◆ GIVEN RECORDS ◆
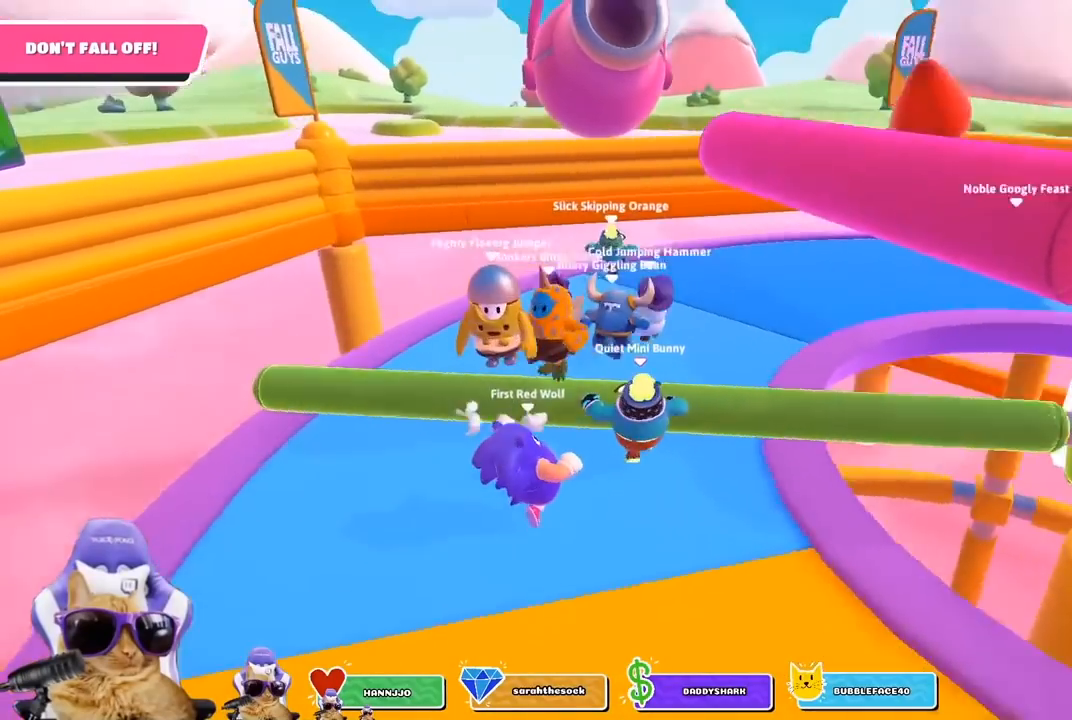
{"buttons": [], "left_stick": "up", "right_stick": "down-right", "events": [[17, "right_stick", "center"], [500, "right_stick", "down-right"]]}
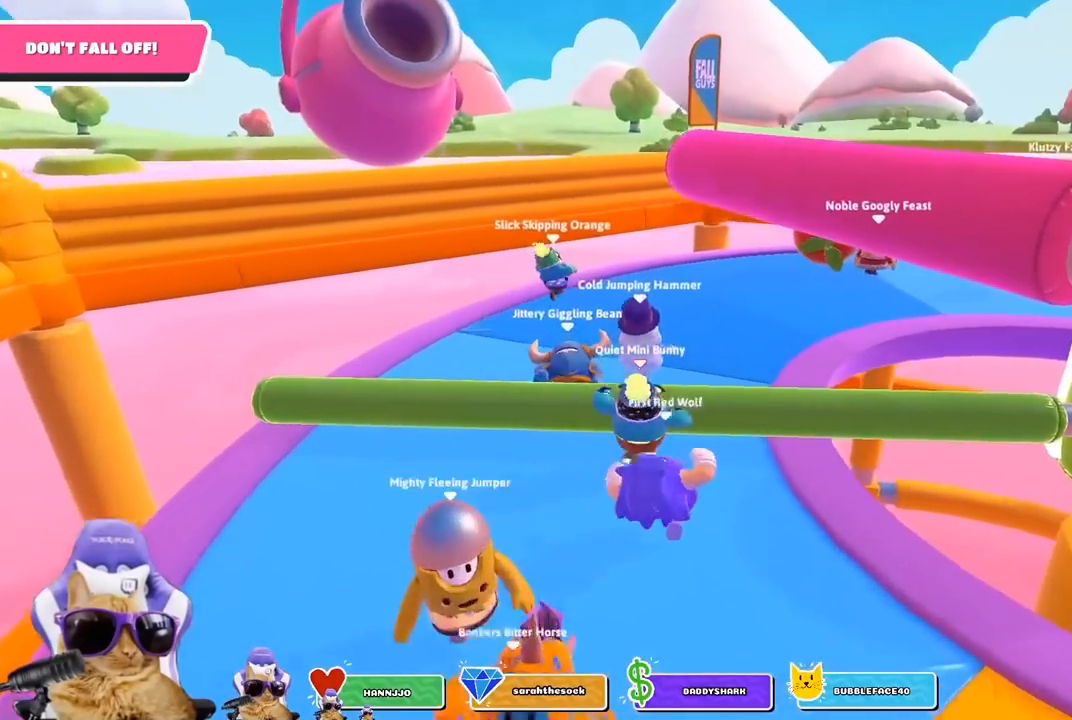
{"buttons": [], "left_stick": "up", "right_stick": "center", "events": [[183, "right_stick", "center"]]}
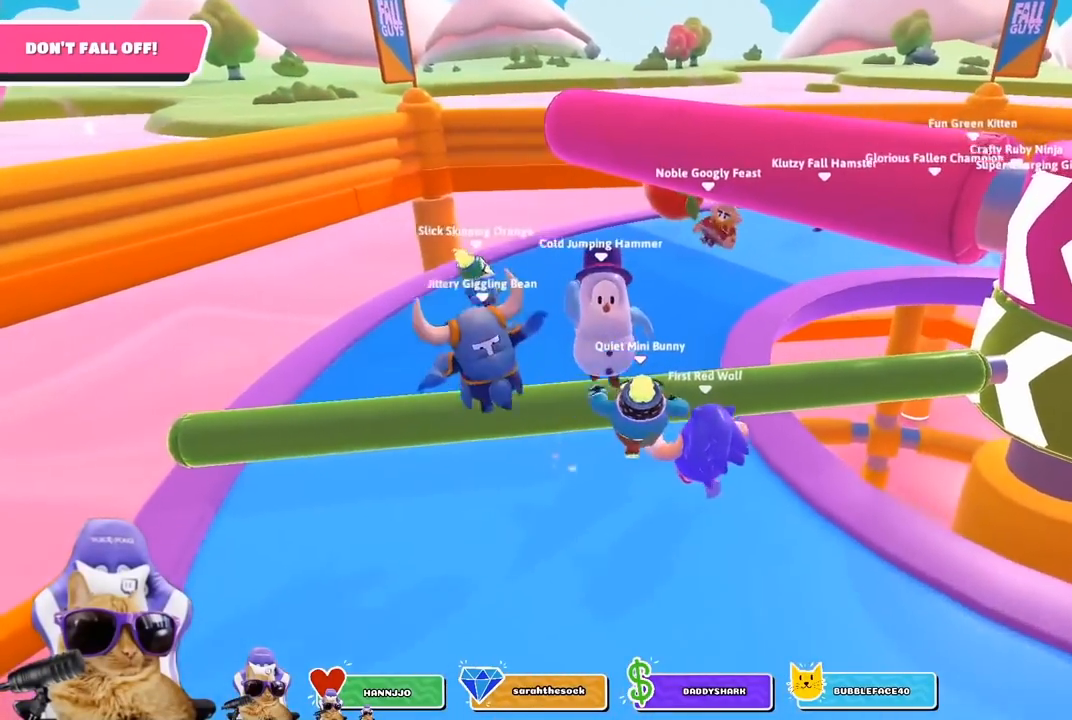
{"buttons": [], "left_stick": "up", "right_stick": "center", "events": []}
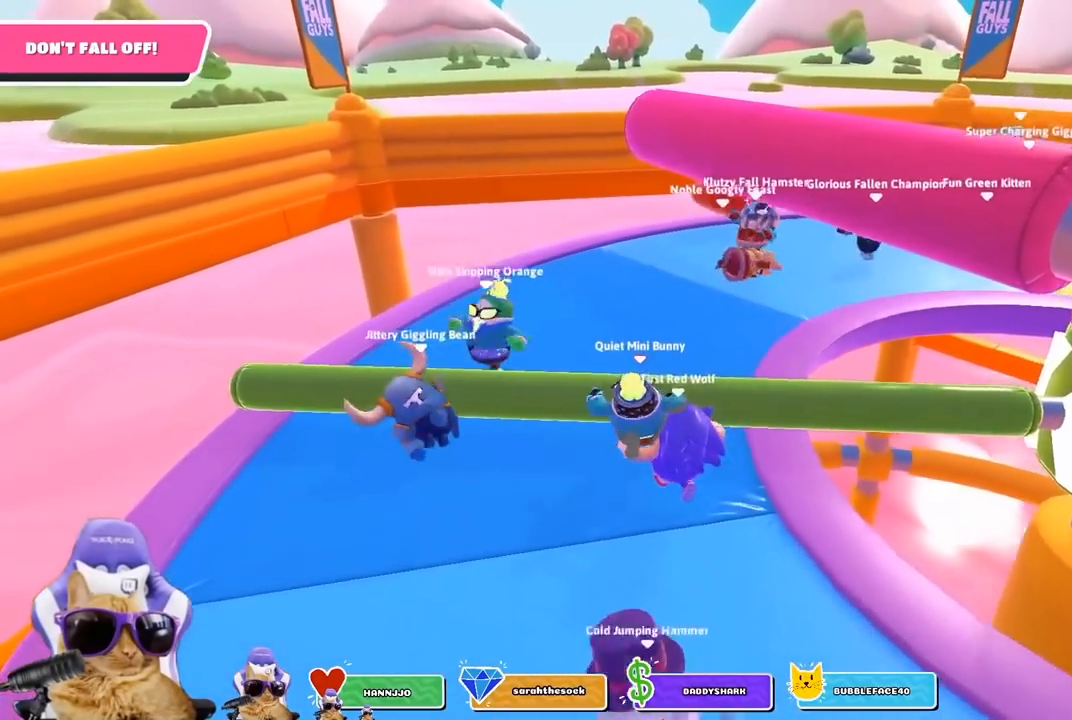
{"buttons": [], "left_stick": "up", "right_stick": "center", "events": [[217, "right_stick", "right"], [400, "right_stick", "center"]]}
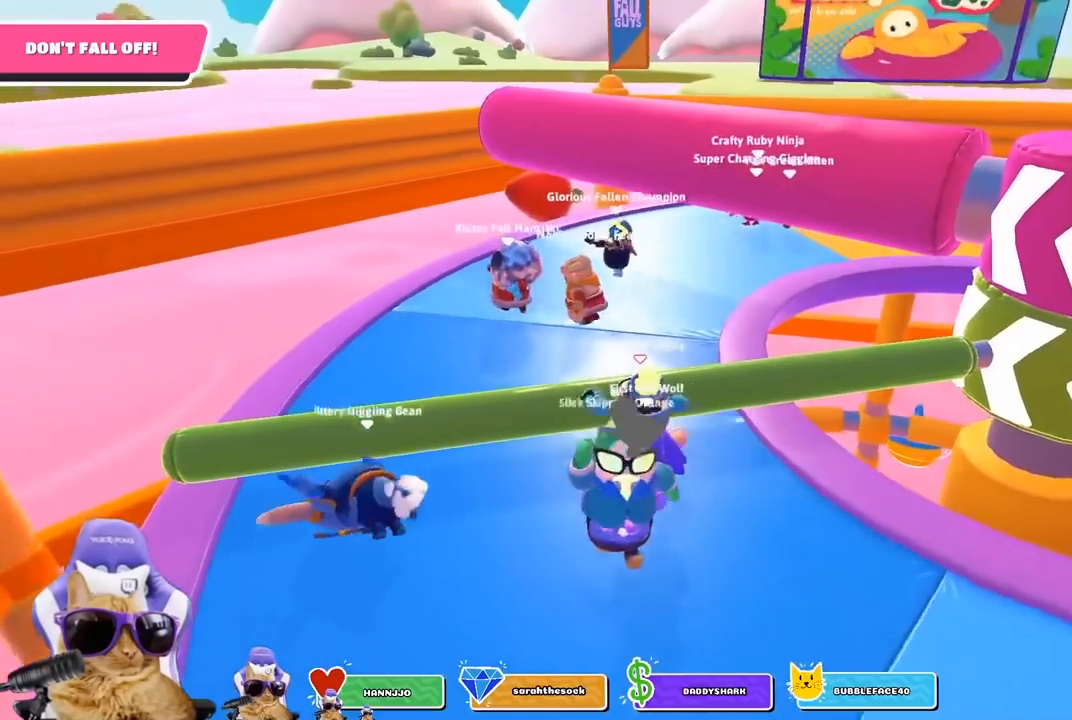
{"buttons": [], "left_stick": "up", "right_stick": "down-right", "events": [[450, "right_stick", "down-right"]]}
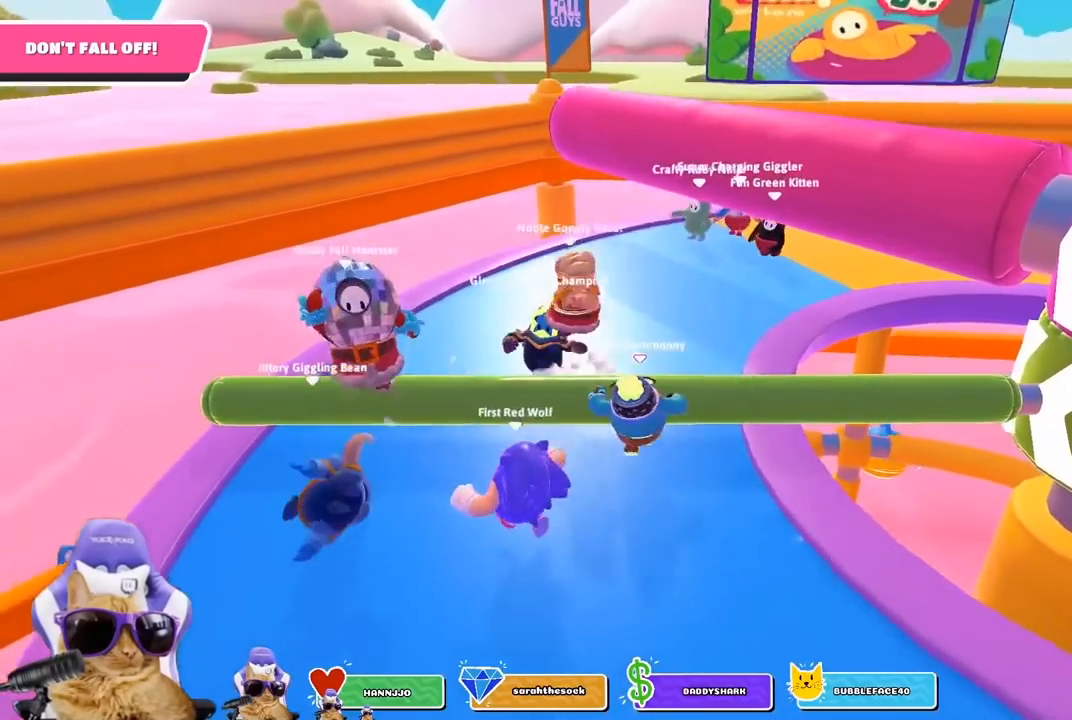
{"buttons": [], "left_stick": "up", "right_stick": "center", "events": [[117, "right_stick", "center"]]}
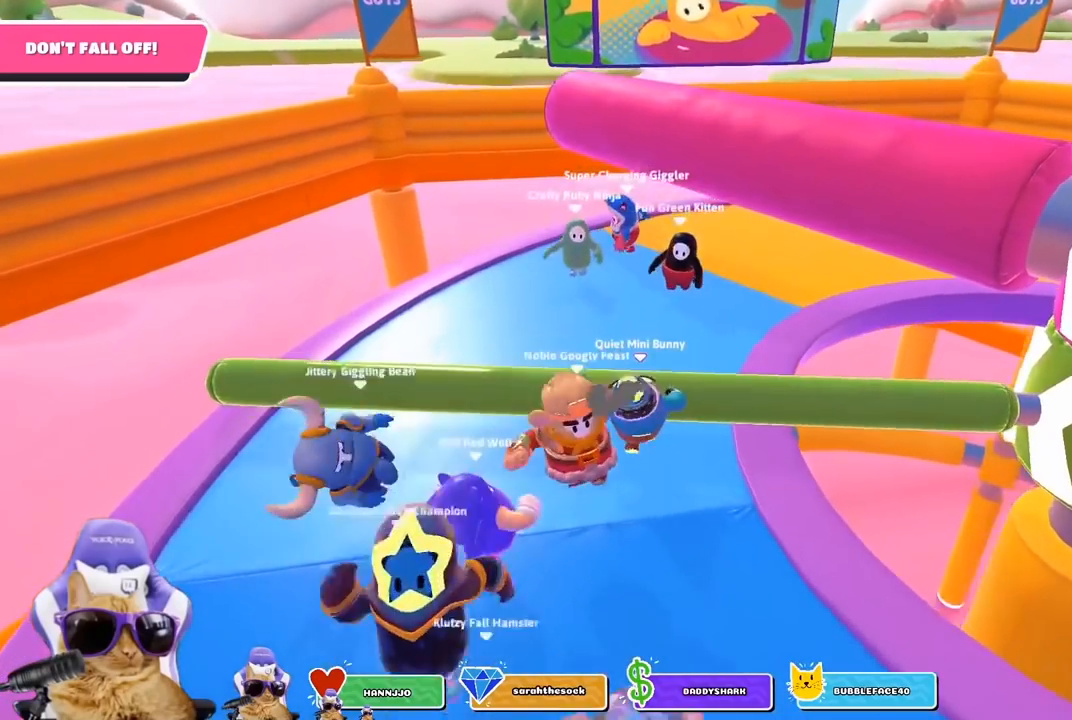
{"buttons": [], "left_stick": "center", "right_stick": "center", "events": [[67, "right_stick", "right"], [233, "right_stick", "center"], [333, "left_stick", "center"]]}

◆ WHAT THE TASK REQUIRES ◆
Except for the pictures, give all the material above again verbatim.

◆ RESPONSE BELOW ◆
{"buttons": [], "left_stick": "up", "right_stick": "down-right", "events": [[17, "right_stick", "center"], [500, "right_stick", "down-right"]]}
{"buttons": [], "left_stick": "up", "right_stick": "center", "events": [[183, "right_stick", "center"]]}
{"buttons": [], "left_stick": "up", "right_stick": "center", "events": []}
{"buttons": [], "left_stick": "up", "right_stick": "center", "events": [[217, "right_stick", "right"], [400, "right_stick", "center"]]}
{"buttons": [], "left_stick": "up", "right_stick": "down-right", "events": [[450, "right_stick", "down-right"]]}
{"buttons": [], "left_stick": "up", "right_stick": "center", "events": [[117, "right_stick", "center"]]}
{"buttons": [], "left_stick": "center", "right_stick": "center", "events": [[67, "right_stick", "right"], [233, "right_stick", "center"], [333, "left_stick", "center"]]}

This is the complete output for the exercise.